■ Job item
Extract the text from every row below word for word, leaving the pictures out of your answer.

■ Records shown
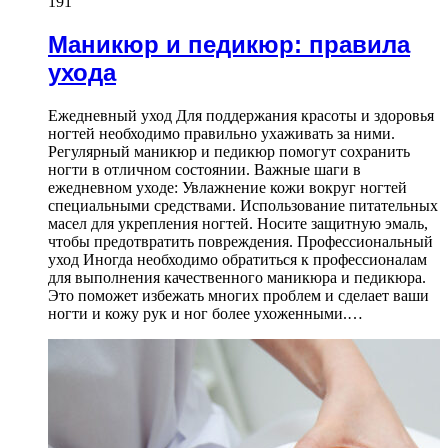
191
Маникюр и педикюр: правила
ухода
Ежедневный уход Для поддержания красоты и здоровья
ногтей необходимо правильно ухаживать за ними.
Регулярный маникюр и педикюр помогут сохранить
ногти в отличном состоянии. Важные шаги в
ежедневном уходе: Увлажнение кожи вокруг ногтей
специальными средствами. Использование питательных
масел для укрепления ногтей. Носите защитную эмаль,
чтобы предотвратить повреждения. Профессиональный
уход Иногда необходимо обратиться к профессионалам
для выполнения качественного маникюра и педикюра.
Это поможет избежать многих проблем и сделает ваши
ногти и кожу рук и ног более ухоженными.…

■ Task answer
191
Маникюр и педикюр: правила
ухода
Ежедневный уход Для поддержания красоты и здоровья
ногтей необходимо правильно ухаживать за ними.
Регулярный маникюр и педикюр помогут сохранить
ногти в отличном состоянии. Важные шаги в
ежедневном уходе: Увлажнение кожи вокруг ногтей
специальными средствами. Использование питательных
масел для укрепления ногтей. Носите защитную эмаль,
чтобы предотвратить повреждения. Профессиональный
уход Иногда необходимо обратиться к профессионалам
для выполнения качественного маникюра и педикюра.
Это поможет избежать многих проблем и сделает ваши
ногти и кожу рук и ног более ухоженными.…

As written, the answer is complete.